4. Additional testing of donor blood including alanine aminotransferase (ALT) and hepatitis B core antigen is being considered as a surrogate test until a more specific method for screening units is available.
   

This may be transfusion acquired, and this is a special concern for the neonate and the immunocompromised patient. There is no ideal test to determine CMV infectivity of donor blood, but many centers offer CMV antibody-negative units.

 3. Acquired Immunodeficiency Syndrome (AIDS)

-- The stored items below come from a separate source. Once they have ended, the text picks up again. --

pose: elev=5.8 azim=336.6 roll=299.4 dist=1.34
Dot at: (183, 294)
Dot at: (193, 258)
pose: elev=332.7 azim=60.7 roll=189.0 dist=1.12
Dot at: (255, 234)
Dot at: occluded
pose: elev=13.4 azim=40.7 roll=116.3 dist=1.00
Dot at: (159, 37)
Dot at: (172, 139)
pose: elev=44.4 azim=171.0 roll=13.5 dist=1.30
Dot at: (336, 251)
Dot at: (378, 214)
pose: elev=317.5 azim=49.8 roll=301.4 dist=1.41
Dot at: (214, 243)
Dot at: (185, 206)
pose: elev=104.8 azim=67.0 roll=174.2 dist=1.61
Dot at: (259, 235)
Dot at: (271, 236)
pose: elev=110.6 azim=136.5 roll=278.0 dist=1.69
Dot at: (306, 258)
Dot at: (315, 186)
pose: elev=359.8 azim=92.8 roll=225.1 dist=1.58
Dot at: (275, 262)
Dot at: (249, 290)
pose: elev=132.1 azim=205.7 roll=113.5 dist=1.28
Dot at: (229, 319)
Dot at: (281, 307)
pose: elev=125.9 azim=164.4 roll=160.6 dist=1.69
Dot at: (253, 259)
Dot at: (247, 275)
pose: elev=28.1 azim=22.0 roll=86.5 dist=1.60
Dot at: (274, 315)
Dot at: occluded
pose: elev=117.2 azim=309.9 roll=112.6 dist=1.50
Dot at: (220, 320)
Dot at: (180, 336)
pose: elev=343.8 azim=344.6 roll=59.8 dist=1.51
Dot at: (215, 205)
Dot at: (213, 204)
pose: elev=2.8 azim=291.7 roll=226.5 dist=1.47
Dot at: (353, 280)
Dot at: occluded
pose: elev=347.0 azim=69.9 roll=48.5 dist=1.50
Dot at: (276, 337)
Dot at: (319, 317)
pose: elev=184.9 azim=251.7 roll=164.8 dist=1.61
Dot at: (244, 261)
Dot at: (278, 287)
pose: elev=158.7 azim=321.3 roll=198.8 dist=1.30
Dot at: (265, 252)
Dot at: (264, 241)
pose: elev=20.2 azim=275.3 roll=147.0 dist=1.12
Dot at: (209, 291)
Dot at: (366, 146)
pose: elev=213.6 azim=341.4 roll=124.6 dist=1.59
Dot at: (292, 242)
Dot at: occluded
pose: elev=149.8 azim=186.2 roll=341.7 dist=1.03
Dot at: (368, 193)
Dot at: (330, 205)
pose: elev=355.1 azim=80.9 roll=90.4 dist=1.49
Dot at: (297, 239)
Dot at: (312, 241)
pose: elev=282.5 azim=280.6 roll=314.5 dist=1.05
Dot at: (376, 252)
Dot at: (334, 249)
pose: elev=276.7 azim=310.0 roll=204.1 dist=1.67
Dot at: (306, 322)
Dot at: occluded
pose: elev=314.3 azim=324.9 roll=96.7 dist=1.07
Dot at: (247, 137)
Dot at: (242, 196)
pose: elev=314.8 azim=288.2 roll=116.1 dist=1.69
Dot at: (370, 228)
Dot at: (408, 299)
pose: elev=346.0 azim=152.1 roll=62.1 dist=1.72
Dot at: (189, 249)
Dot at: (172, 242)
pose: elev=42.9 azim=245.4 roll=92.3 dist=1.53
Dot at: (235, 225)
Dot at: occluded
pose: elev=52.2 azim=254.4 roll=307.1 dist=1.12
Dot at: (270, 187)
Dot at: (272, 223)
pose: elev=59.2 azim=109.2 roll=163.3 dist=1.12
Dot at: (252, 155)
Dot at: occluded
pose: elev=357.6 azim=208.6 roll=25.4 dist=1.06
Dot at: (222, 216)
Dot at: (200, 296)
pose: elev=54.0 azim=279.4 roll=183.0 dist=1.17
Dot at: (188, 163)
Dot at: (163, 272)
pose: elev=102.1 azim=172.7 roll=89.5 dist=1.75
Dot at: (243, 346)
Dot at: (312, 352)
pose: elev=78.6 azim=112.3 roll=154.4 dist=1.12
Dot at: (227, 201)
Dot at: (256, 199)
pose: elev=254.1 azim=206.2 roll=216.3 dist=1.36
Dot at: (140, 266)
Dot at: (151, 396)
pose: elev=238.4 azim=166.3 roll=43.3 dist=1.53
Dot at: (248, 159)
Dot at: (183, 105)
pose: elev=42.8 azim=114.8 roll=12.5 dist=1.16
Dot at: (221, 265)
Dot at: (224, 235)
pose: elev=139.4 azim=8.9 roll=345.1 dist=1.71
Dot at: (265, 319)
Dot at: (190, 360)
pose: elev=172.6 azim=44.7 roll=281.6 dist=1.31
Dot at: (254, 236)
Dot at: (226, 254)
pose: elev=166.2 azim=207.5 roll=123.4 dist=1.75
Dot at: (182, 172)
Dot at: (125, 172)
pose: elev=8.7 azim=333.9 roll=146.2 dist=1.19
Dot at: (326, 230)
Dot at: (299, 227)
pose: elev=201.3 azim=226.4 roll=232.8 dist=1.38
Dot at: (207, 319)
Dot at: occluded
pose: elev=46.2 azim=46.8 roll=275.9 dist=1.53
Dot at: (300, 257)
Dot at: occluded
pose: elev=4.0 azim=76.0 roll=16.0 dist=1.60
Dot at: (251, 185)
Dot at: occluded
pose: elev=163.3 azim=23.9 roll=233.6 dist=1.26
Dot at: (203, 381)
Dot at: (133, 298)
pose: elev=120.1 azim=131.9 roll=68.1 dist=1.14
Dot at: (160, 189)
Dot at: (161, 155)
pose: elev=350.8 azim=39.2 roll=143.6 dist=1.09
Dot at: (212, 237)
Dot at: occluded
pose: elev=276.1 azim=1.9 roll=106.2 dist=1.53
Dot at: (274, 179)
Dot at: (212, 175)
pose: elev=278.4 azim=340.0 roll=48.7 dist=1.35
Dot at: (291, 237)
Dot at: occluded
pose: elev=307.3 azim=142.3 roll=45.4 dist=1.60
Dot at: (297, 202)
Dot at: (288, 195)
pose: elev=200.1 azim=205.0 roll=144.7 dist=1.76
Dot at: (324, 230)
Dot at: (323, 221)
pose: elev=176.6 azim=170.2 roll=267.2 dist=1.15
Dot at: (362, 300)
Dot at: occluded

Several hundred cases of HIV (human immunodeficiency virus) transmission have resulted from blood transfusion .The incidence of disease is expected to increase because of the long incubation period. The blood donation health questionnaire includes questions about whether the individual belongs to a high-risk group and has the signs and symptoms of the prodrome or the disease. Donor blood is tested for HIV antibody, and this testing has improved the safety of the blood supply.

 4. Other
Transfusion-associated malaria is rare .It is prevented by excluding donors who have been in malaria endemic areas. Syphilis can be transmitted by transfusion, but this is rare. It occurs from products stored at room temperature or those infused shortly after donation from a donor with spirochetemia.

OTHER PROBLEMS
 1. Hypervolemia

When a patient rapidly receives large quantities of blood and other fluids, circulatory overload may result.

Signs and symptoms
The onset of signs and symptoms may be acute or delayed. They include nonproductive cough and tachycardia fol­lowed by dyspnea, cyanosis, and pulmonary edema.

Treatment
When fluid balance is uncertain, the massively transfused patient should be monitored by central venous pressure. If fluid overload occurs, the emergency treatment consists of stopping the transfusion, giving oxygen, and performing a therapeutic phlebotomy.

Prevention
Patients with congestive heart failure, edema, or altered renal function may not be able to tolerate added volume, yet require red cell transfusion. These patients should receive packed red cells. The transfusion should be slow. An acceptable rate may be 1 ml/kg of body weight/hour.
 2. Iron Overload

Chronically transfused patients, particularly those with P thallassemia, sideroblastic anemia, and aplastic anemia, are at risk for iron overload. The daily excretion of iron is 1—2 mg/day. One unit of red cells contains approximately 250 mg of iron. The excess iron accumulates in the heart, liver, and endocrine organs.
Signs and Symptoms:
Signs of transfusion-related iron overload include cardiac arrhythmia or failure, hepatic dysfunction and cirrhosis, abnormal glucose tolerance tests, and/or diabetes. An elevated serum iron-binding capacity helps to make the diagnosis in the patient with a long-term history of transfusions.
Treatment
The patient may receive chelating agents to remove iron without decreasing his or her hemoglobin, but because of the amount of iron received compared to the amount that can be removed by chelating agents, the problem of iron overload is only delayed.
 3. Citrate Toxicity

This is a complication of massive transfusion. The citrate present within the anticoagulant of the banked blood is given to the patient during the transfusion and is normally metabolized by the liver. When liver function is impaired or overloaded, the citrate binds ionized calcium in the patient's blood and lowers plasma levels of ionized calcium, causing involuntary muscle tremors or cardiac dysfunction. Citrate toxicity is reversed by the intravenous administration of calcium gluconate, 4.5 mEq of calcium (10 ml of 10% calcium gluconate) per liter of citrated blood. There are many variables present that affect the individual’s response to massive transfusion. Hypothermia and potassium levels may play a role in the patient's response to citrate.